Iuliu Ilyés (born April 25, 1957, in Satu Mare) is a Romanian engineer and politician of Hungarian ethnicity. A member of the Democratic Union of Hungarians in Romania (UDMR), he was the mayor of Satu Mare for two terms, from 2004 until 2012. Between 1996 and 2004 he was the deputy mayor of the city. He is married to Ildikó and has two children.

==Biography==
He was born to ethnic Hungarian parents in Satu Mare. After graduating high school, he studied engineering at the Polytechnic University of Timișoara, graduating in 1982. Following postgraduate studies at the Bucharest Academy of Economic Studies, which he finished in 2001, he attended several postgraduate seminars in Budapest-Hungary, Opatija-Croatia and the United States. Ilyés worked as an engineer in Satu Mare from 1982 to 1992, while continuing to live in his native city. In 1995 he was hired as an executive manager at Silcomprest SRL, a local company. He began his political activity within the UDMR in 1996, serving as deputy mayor between 1996 and 2004 and as mayor from 2004 to 2012.
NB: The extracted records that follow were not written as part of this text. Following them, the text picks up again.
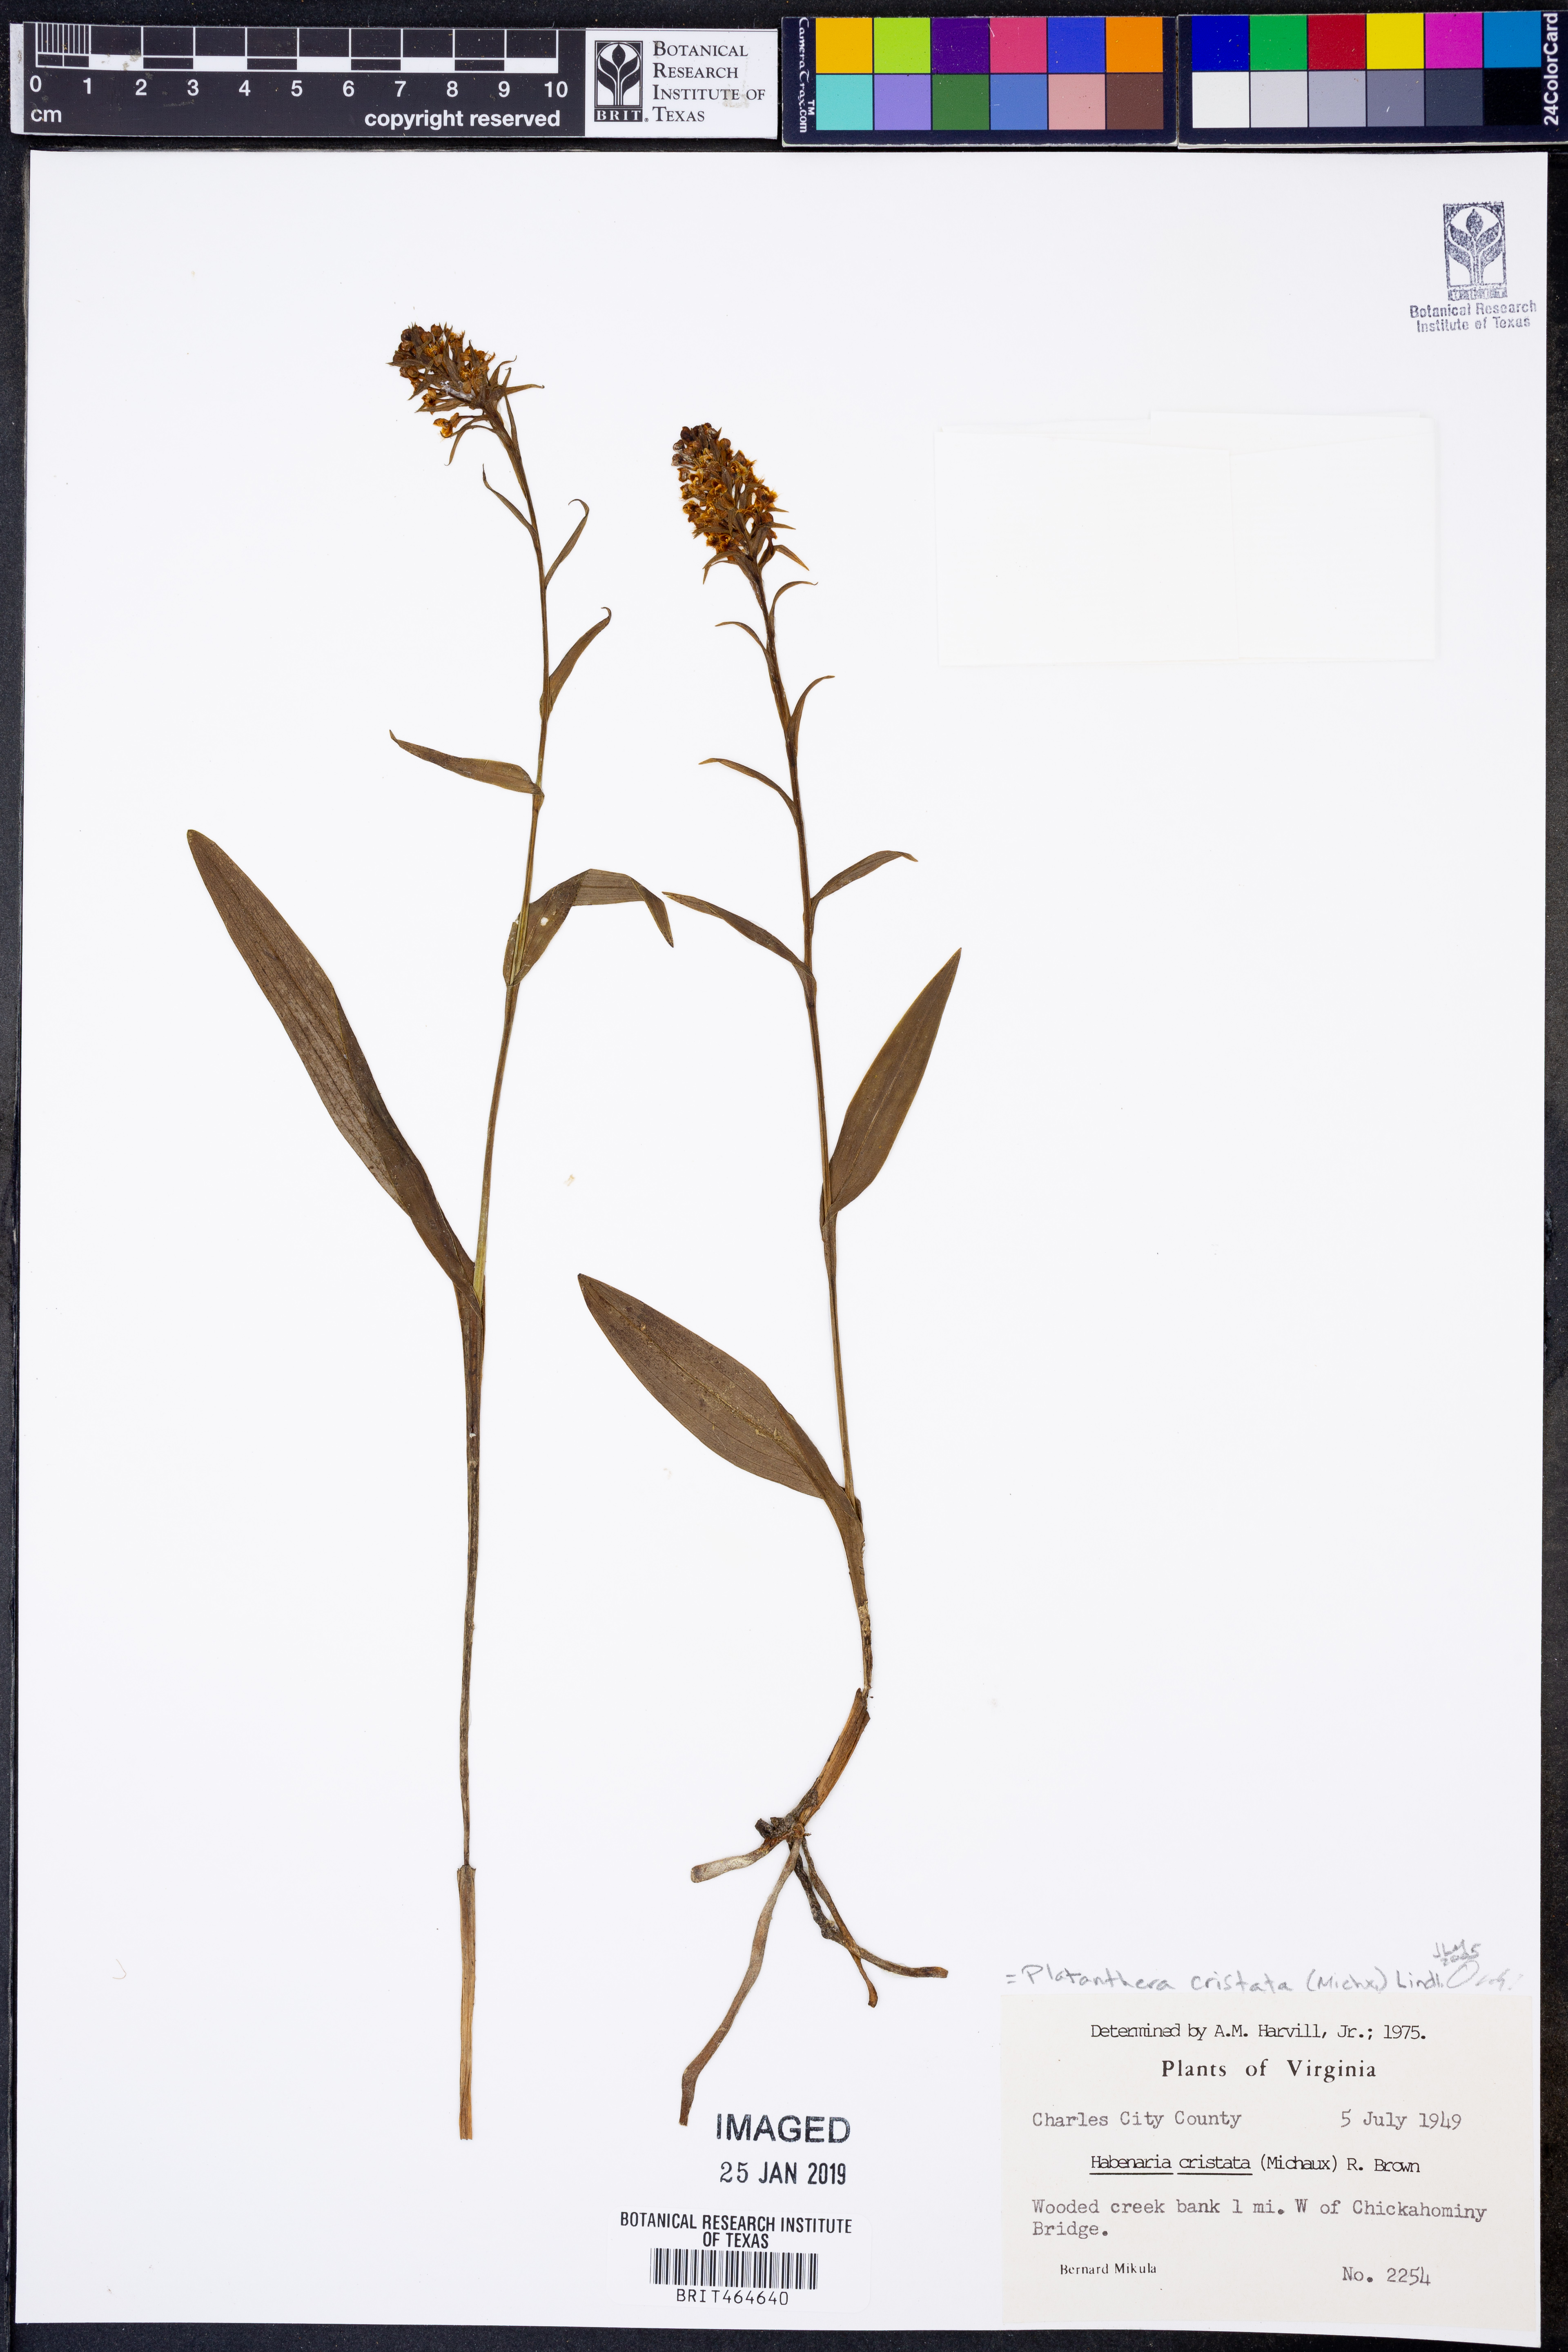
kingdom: Plantae
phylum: Tracheophyta
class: Liliopsida
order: Asparagales
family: Orchidaceae
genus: Platanthera
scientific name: Platanthera cristata
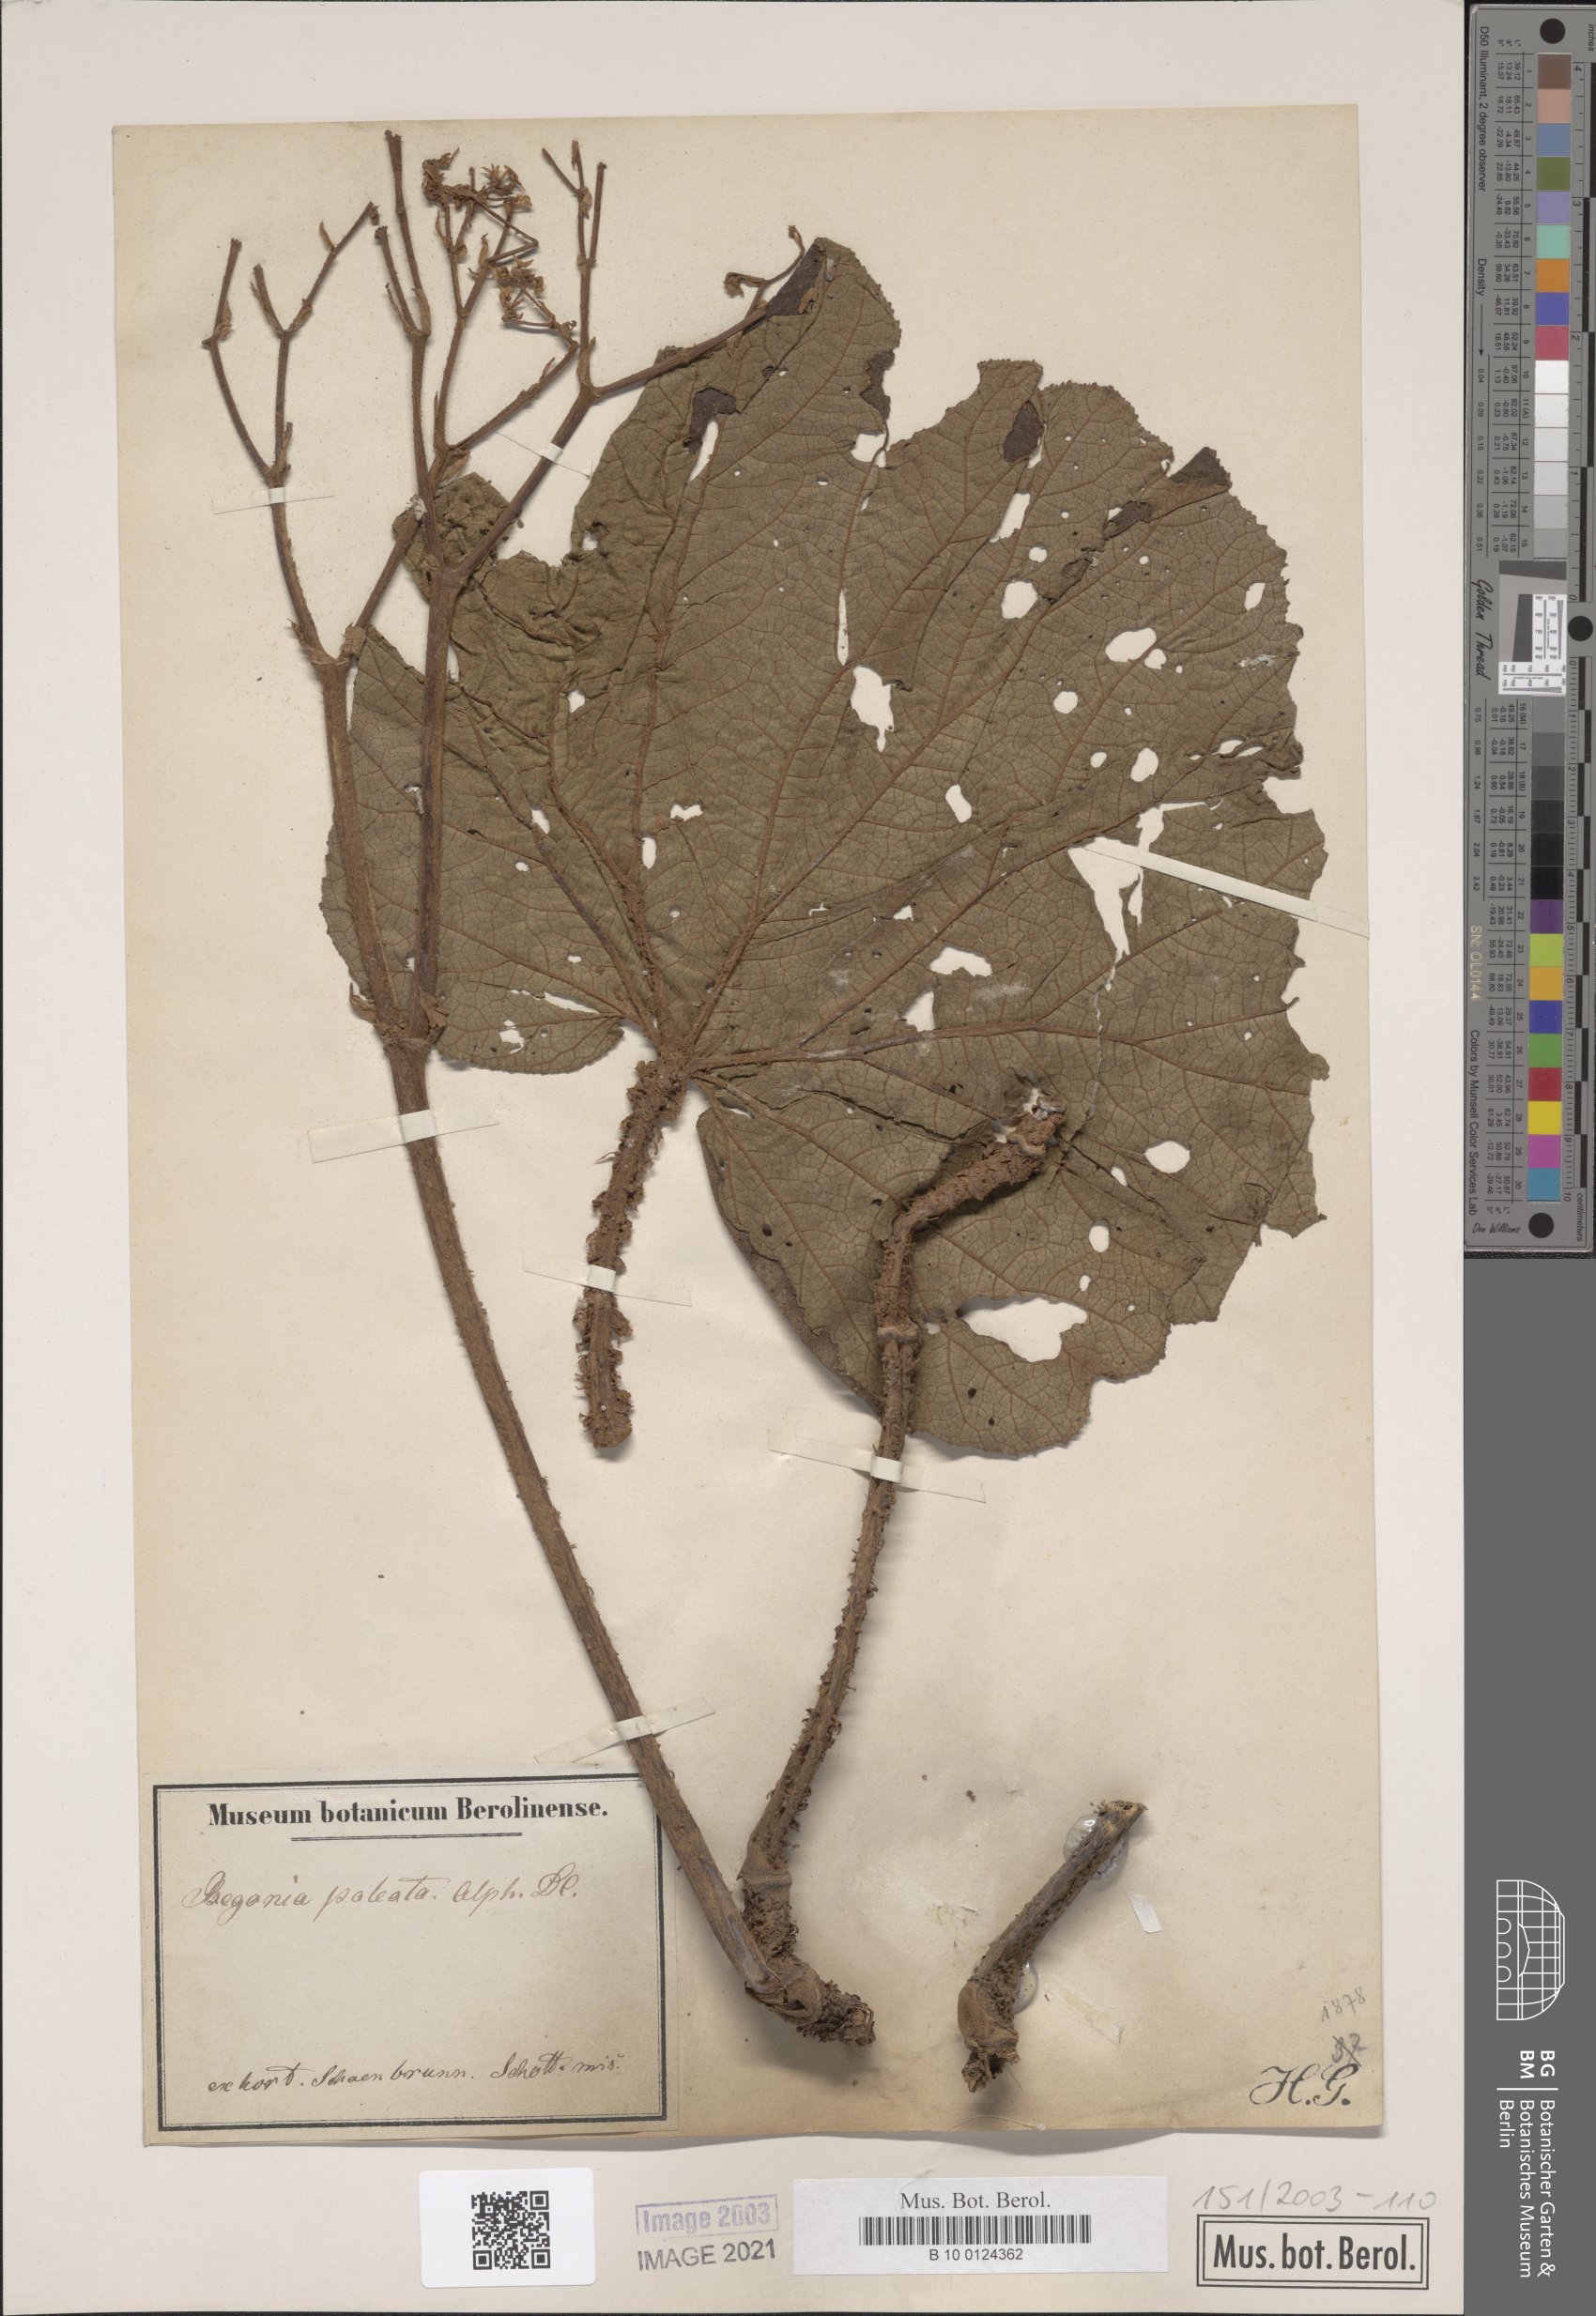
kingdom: Plantae
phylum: Tracheophyta
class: Magnoliopsida
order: Cucurbitales
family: Begoniaceae
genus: Begonia
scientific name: Begonia paleata
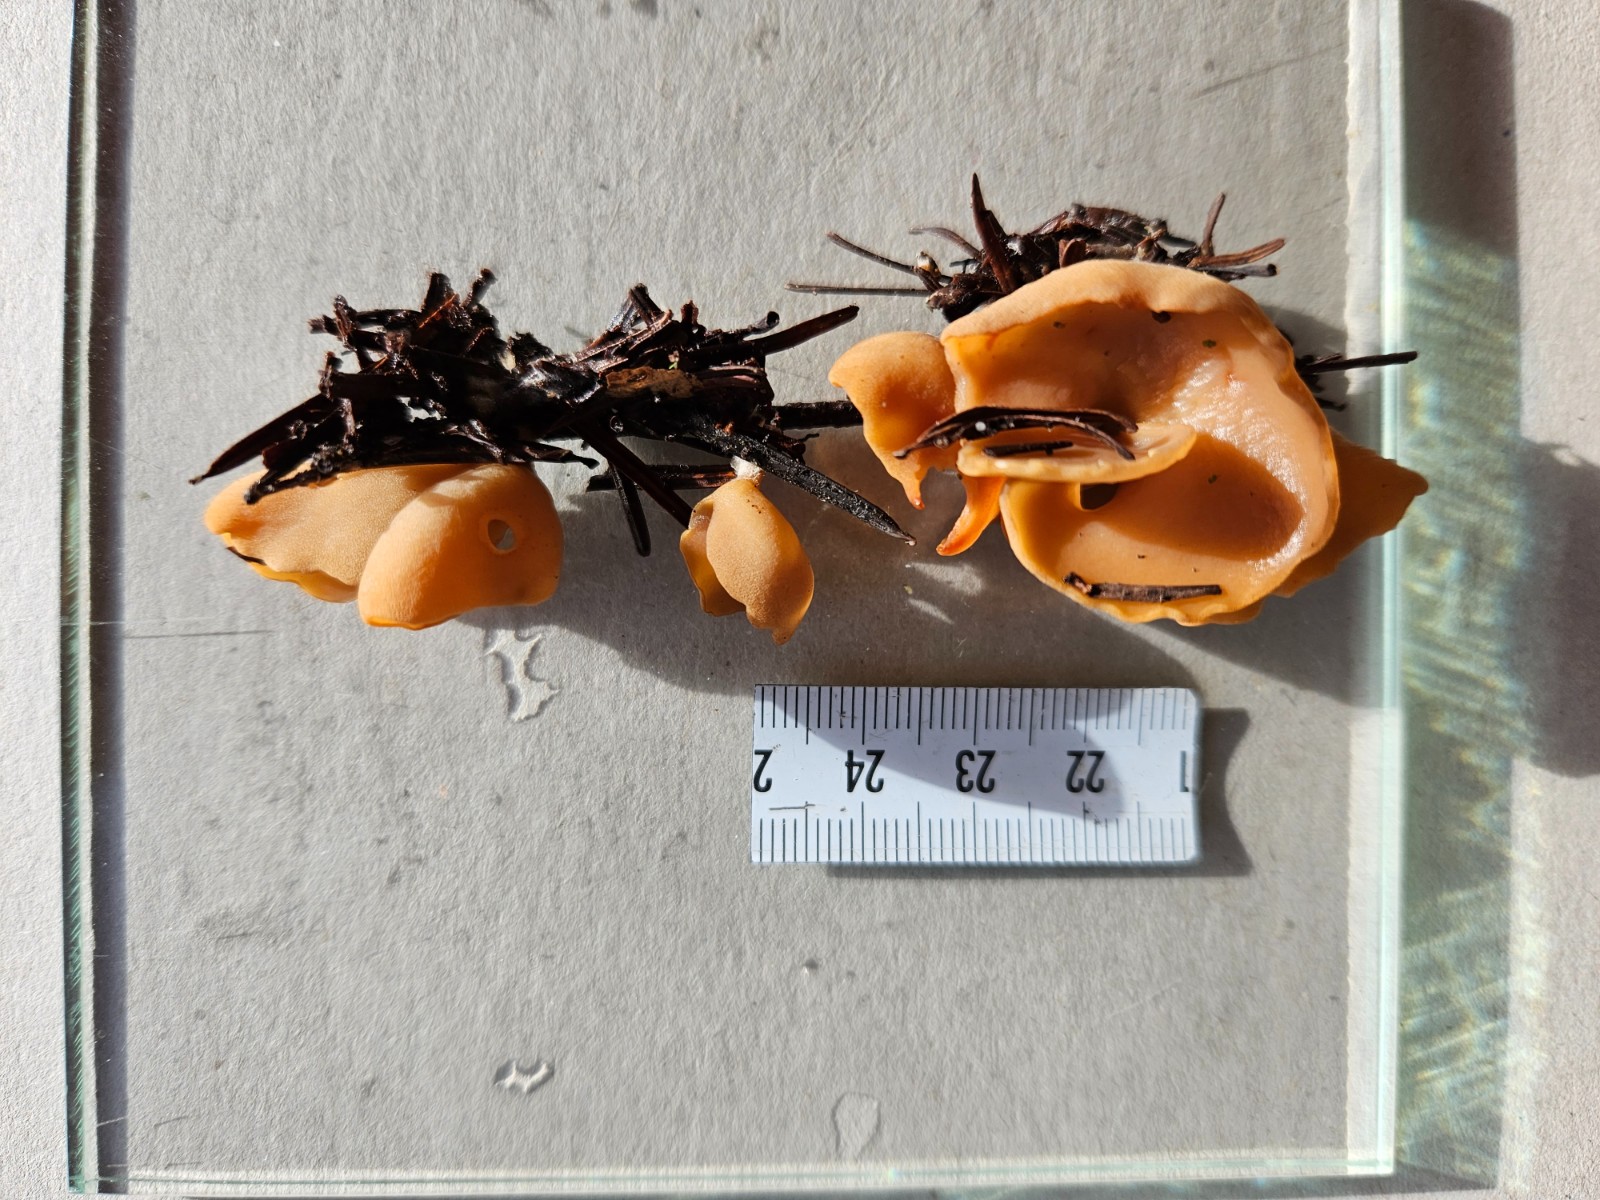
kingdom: Fungi
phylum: Ascomycota
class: Pezizomycetes
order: Pezizales
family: Otideaceae
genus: Otidea
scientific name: Otidea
The first time when Ilyés became mayor at the 2004 local elections he secured his place with 45.3% of the total suffrage while his direct competitor Radu Bud only obtained 23%. He was re-elected at the 2008 local elections when he obtained 48% and his main competitor Dorel Coica obtained 26.5% of the total votes. Following a rematch at the 2012 local elections, Coica finished ahead, defeating Ilyés on a 49–37.9 margin.

Within the UDMR, Ilyés has served as President of the Satu Mare County Chapter since 1999, and since 2005 he is president of the National Council of Local UDMR Mayors.